Exercise goal:
Although the data below holds other lines too, output only those from the line with "pinky tip: (8, 321)" up to and including the line with "thumb tip: (94, 426)", exactly as they appear.
___ Provided records
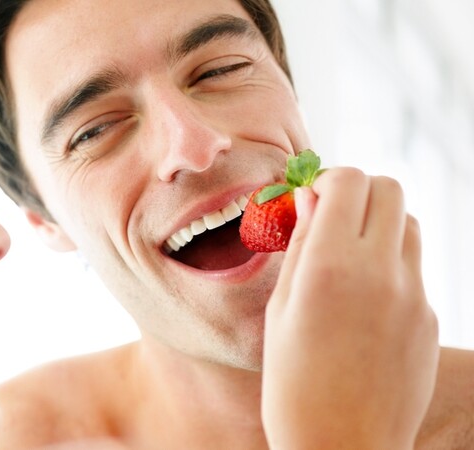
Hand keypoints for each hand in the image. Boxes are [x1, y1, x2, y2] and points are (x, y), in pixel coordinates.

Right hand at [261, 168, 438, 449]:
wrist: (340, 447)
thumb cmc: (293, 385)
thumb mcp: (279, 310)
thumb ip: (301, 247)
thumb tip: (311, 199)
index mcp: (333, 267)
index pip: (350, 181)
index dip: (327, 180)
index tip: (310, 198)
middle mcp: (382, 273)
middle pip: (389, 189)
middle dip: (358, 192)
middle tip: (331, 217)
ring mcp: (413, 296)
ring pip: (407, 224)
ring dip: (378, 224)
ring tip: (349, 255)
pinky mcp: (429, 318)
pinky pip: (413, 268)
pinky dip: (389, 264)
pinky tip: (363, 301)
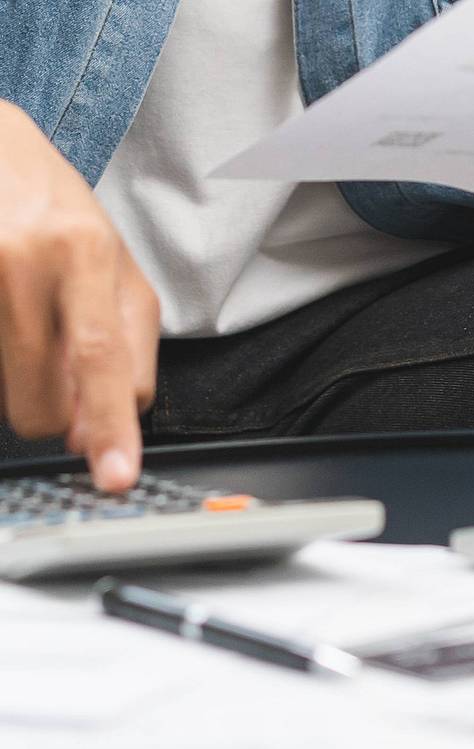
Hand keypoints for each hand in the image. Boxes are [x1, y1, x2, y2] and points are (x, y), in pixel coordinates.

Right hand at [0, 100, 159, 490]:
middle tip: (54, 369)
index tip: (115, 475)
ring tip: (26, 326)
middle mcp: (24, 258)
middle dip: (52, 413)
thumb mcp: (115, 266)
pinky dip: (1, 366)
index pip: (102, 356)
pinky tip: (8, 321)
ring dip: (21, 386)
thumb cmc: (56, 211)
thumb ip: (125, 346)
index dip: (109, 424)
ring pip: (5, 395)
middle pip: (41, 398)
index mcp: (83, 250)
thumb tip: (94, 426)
______
___ Provided records
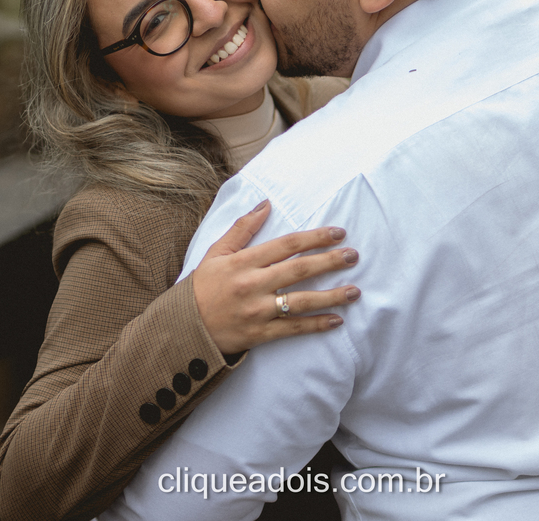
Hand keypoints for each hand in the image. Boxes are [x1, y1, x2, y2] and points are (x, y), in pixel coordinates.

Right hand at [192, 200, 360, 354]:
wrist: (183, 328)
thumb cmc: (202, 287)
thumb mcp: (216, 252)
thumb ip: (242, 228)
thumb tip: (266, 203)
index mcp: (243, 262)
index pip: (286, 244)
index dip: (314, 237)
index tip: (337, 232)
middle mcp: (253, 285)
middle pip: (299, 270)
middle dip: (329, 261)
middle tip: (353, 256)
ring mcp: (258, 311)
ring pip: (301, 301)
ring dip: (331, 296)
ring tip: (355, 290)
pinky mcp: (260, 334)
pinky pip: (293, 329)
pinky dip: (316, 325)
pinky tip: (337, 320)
______
Reply:
pinky tip: (8, 321)
ring dip: (21, 386)
thumb cmc: (56, 211)
thumb ip: (125, 346)
index dip: (109, 424)
ring pip: (5, 395)
middle pip: (41, 398)
index mcp: (83, 250)
thumb tip: (94, 426)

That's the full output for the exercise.